Transcribed page contents:
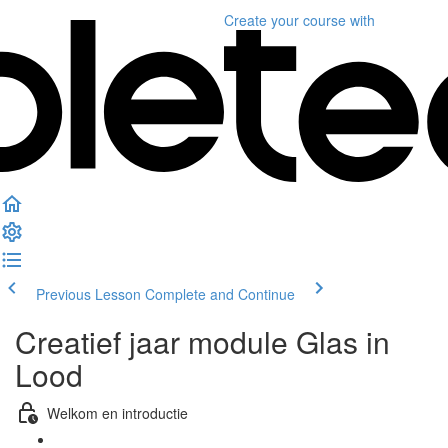
Create your course
with
Previous Lesson
Complete and Continue
Creatief jaar module Glas in
Lood
Welkom en introductie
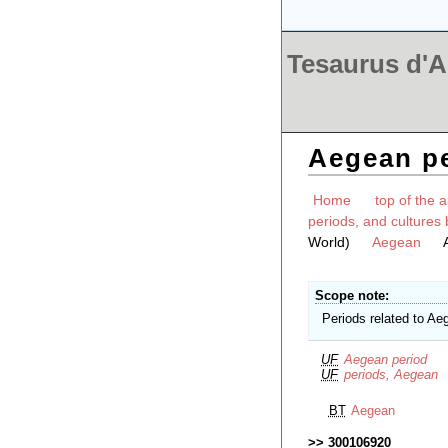
Tesaurus d'Ar
Aegean p
Home
top of the a
periods, and cultures 
World)
Aegean
Scope note
Periods related to Ae
UF
Aegean period
UF
periods, Aegean
BT
Aegean
300106920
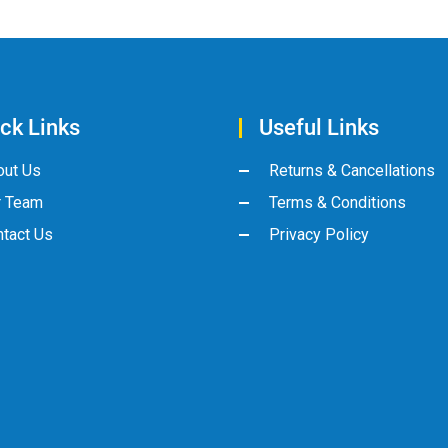
ck Links
Useful Links
out Us
Returns & Cancellations
r Team
Terms & Conditions
tact Us
Privacy Policy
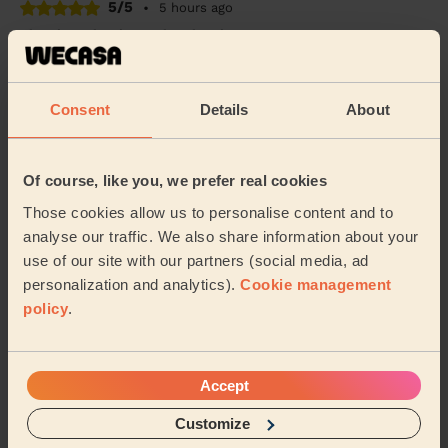
5/5
•
5 hours ago
Cleaning: Classic regular cleaning
Fast and efficient, on time
Davide (London)
Consent
Details
About
5/5
•
6 hours ago
Of course, like you, we prefer real cookies
Cleaning: Classic regular cleaning
Those cookies allow us to personalise content and to
Alexandra was incredible. So friendly and really hard
working. She completely deep cleaned my house and
analyse our traffic. We also share information about your
left it smelling and looking amazing. Would...
Read
use of our site with our partners (social media, ad
more
personalization and analytics).
Cookie management
Matthew (London)
policy
.
See more reviews
Accept
Customize
Domestic cleaners near in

◆ **Problem**:
Reproduce every line of text from the listing above without changing anything. Leave out the picture lines.

◆ **Solved problem**:
Create your course
with
Previous Lesson
Complete and Continue
Creatief jaar module Glas in
Lood
Welkom en introductie
Tesaurus d'Ar
Aegean p
Home
top of the a
periods, and cultures 
World)
Aegean
Scope note
Periods related to Ae
UF
Aegean period
UF
periods, Aegean
BT
Aegean
300106920
ck Links
Useful Links
out Us
Returns & Cancellations
r Team
Terms & Conditions
tact Us
Privacy Policy
5/5
•
5 hours ago
Cleaning: Classic regular cleaning
Fast and efficient, on time
Davide (London)
Consent
Details
About
5/5
•
6 hours ago
Of course, like you, we prefer real cookies
Cleaning: Classic regular cleaning
Those cookies allow us to personalise content and to
Alexandra was incredible. So friendly and really hard
working. She completely deep cleaned my house and
analyse our traffic. We also share information about your
left it smelling and looking amazing. Would...
Read
use of our site with our partners (social media, ad
more
personalization and analytics).
Cookie management
Matthew (London)
policy
.
See more reviews
Accept
Customize
Domestic cleaners near in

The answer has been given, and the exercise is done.